By Bill Graveland

KANDAHAR, Afghanistan (CP) - They say being in a war zone is no laughing matter - or is it? Canadian soldiers at Kandahar Airfield were on the receiving end of an early Christmas gift Saturday as CBC-TV filmed a special, "Stand-Up in Kandahar."

The evening got off to an unusual start. As Lt.-Cmdr. Kris Phillips was introducing the show and laying out the rules in case of a rocket attack, that's exactly what happened. The first of two Taliban rocket attacks forced the audience into bomb shelters and delayed the show for about 15 minutes each time. That, of course, provided the comics some fresh material.

"Saturday night! Well hello Taliban," shouted Shaun Majumder, from "This Hour Has 22 Minutes," who grew up in Newfoundland but now calls Los Angeles home.

"OK, the Newfie comes to town and you think you're going to be funny. I gotta say thank you to the Taliban. They set it off right before we came out here and started telling our jokes," he said to laughter. "Because if those sons-of-bitches set it right off in the middle of my set-up to a joke - you're going to get it, Taliban."

Majumder was joined on stage by Mark Critch and Irwin Barker, also from "This Hour Has 22 Minutes;" Tim Nutt from the "Just for Laughs Tour" on the Comedy Network, and Erica Sigurdson from the Halifax Comedy Festival.

While the humour mostly stayed away from military themes, Majumder couldn't resist a few in an interview with The Canadian Press.

"Beautiful Kandahar Airfield, from 60 degrees during the day down to minus friggin brass balls at night," he laughed.

"The beautiful smell of sewage wafting over the camp mixed in with double-doubles and doughnuts - oh it's a paradise."

The 34-year-old comic jumped at the chance to come to Kandahar and said it has been an eye-opening experience. He said the image that many Canadians have at home is dead-wrong:

"That we are the United States's younger brother who is always whining and asking to come along for the ride and if we do come along for the ride can we borrow a truck," he said thoughtfully.

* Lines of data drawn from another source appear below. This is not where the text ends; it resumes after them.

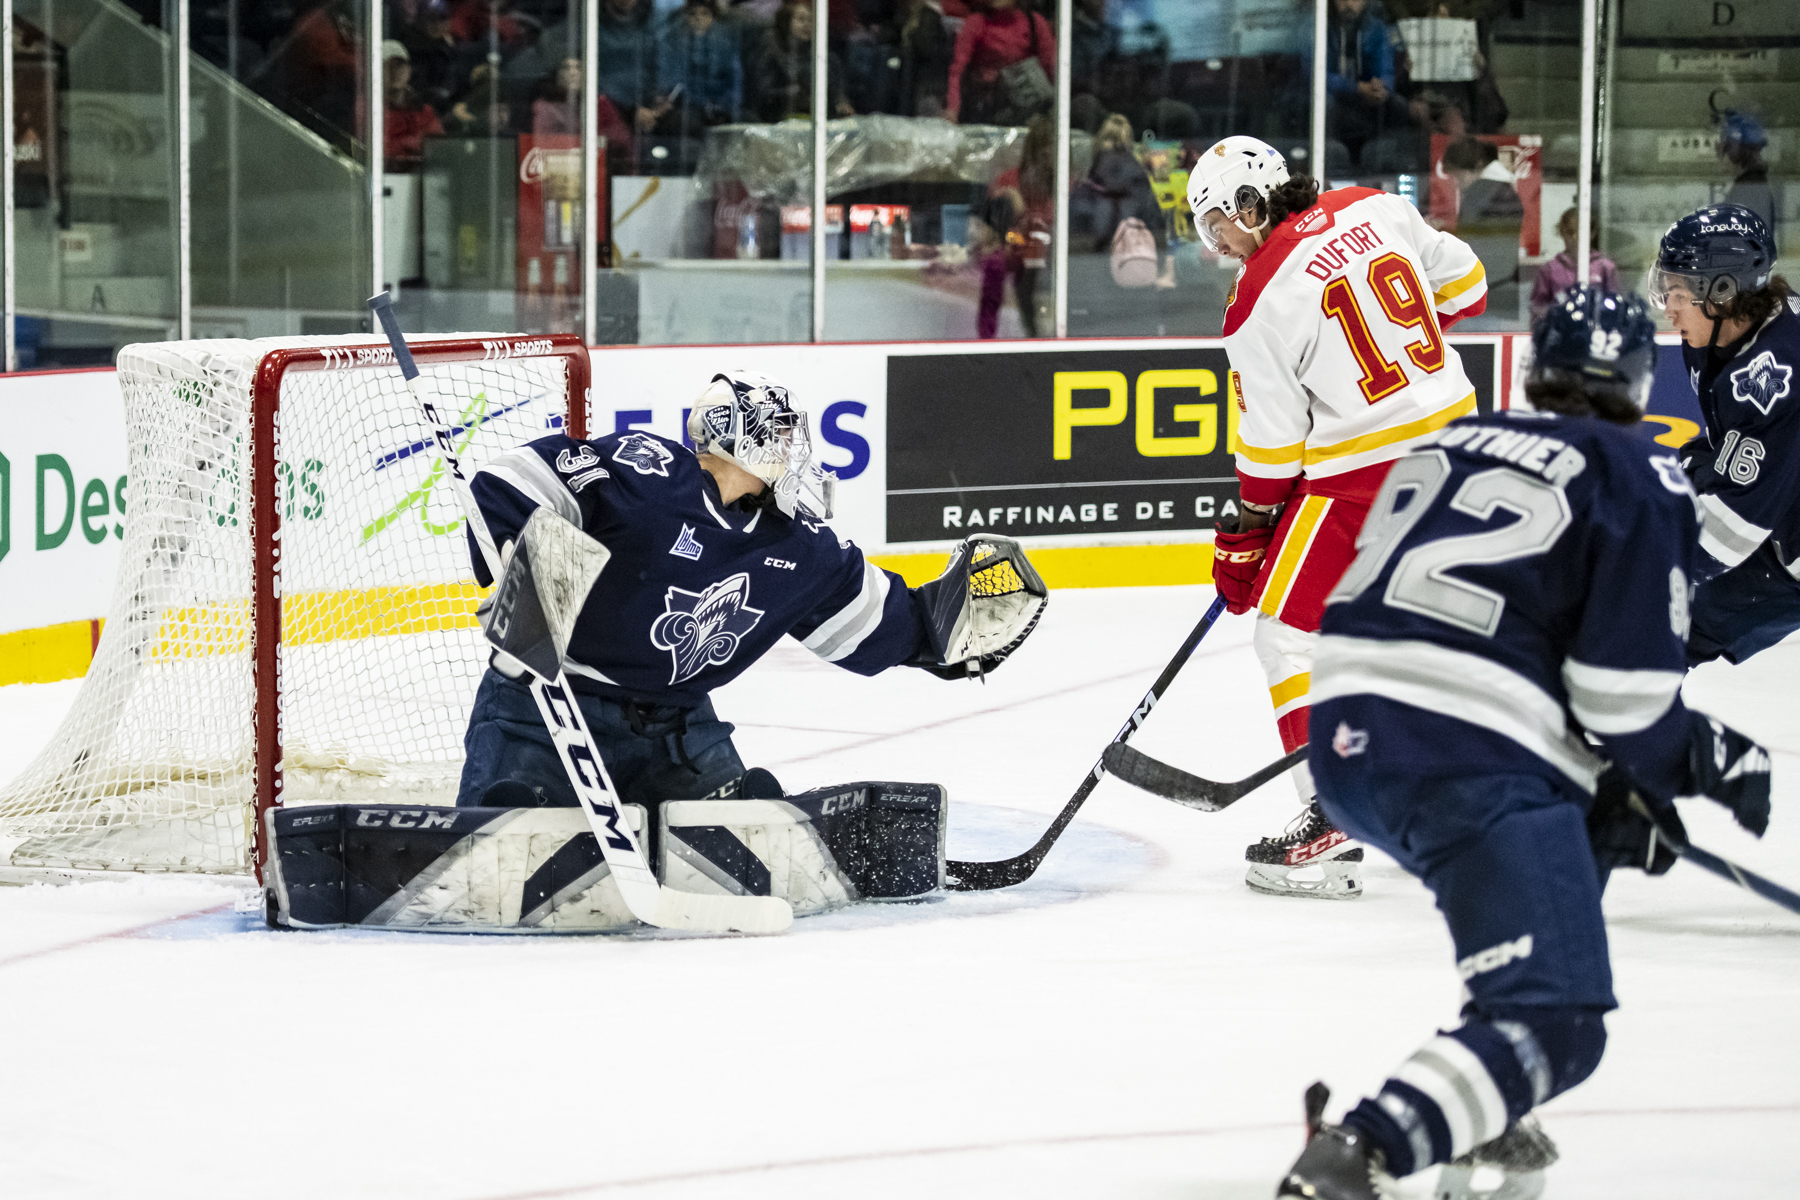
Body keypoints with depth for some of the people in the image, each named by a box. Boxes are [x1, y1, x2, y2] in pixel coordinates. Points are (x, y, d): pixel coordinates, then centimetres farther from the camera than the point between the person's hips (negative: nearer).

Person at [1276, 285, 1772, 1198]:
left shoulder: (1447, 446, 23)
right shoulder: (1641, 479, 4)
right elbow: (1623, 692, -5)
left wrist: (1607, 787, 25)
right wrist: (1705, 759, 15)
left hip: (1343, 745, 8)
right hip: (1468, 768, -8)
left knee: (1581, 842, 32)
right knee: (1554, 1024, -8)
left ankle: (1478, 1121, 27)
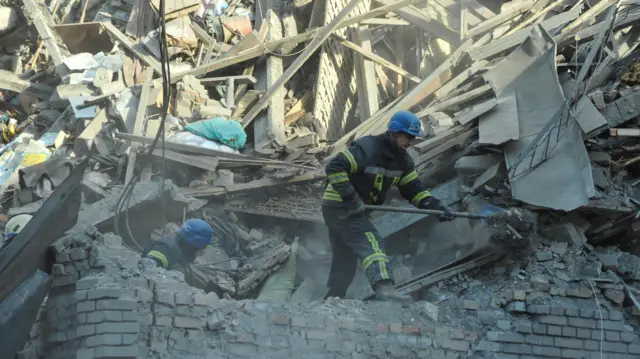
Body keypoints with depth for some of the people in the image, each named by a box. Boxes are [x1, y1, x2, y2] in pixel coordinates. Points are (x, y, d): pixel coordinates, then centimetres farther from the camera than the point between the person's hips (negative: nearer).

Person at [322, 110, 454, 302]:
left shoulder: (402, 160, 6)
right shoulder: (366, 148, -21)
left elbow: (414, 189, 8)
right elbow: (334, 168, -27)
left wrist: (437, 206, -8)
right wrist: (350, 198, -28)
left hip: (354, 210, 9)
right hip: (339, 207, -9)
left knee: (345, 264, 14)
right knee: (371, 242, -26)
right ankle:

"What I'm starting to see is some of the finest, most well-rounded, well-trained, resourceful, brilliant military on the planet right now," Majumder added.

The show, which - strangely - won't be airing in Canada until March, was seen as a chance to give something back to the troops, said one of the producers.

"The original idea came from three years ago when we did a show, 'Christmas in Kabul,' with Rick Mercer," said Michael Lewis of Halifax, who also works on "This Hour" and on the Halifax Comedy Festival.

"We felt so good at the end that it was a good show, the troops enjoyed it and it was a good experience for all," he said.

It seemed like a good time to revisit the region, he said, and at a time when Canadian troops are constantly under attack they could use a good laugh.

"The people here are having a rough go of it, fighting all the time, and we thought maybe we could bring a bit of levity, kind of in the old Bob Hope touring idea," Lewis said.
"For us it's a bit of payback. We're reading in the paper every day about the troubles and so on over here and if we can bring a little escape to that then we're thrilled for it."
The biggest disappointment for Majumder, the headliner at the performance, was for those who were unable to attend the show.
"A lot of the guys that we wanted to be doing the show for, these are infantry men who are out there, in the line of fire front and centre," he said.
"Those guys who are outside the wire, a lot of them aren't here and I'm a little bit disappointed in that."
Majumber is disappointed enough that he says he would like to come back to Afghanistan and perform at some of the forward observation bases in the heart of the Panjwaii district.
But despite how impressed he is with the Canadian troops, Majumber said he's still not positive that the mission is something Canadians should continue with.
"I don't like conflict, but from what I see here a lot of good things are happening. I am still on the fence but I am inspired by them and I am impressed," he said.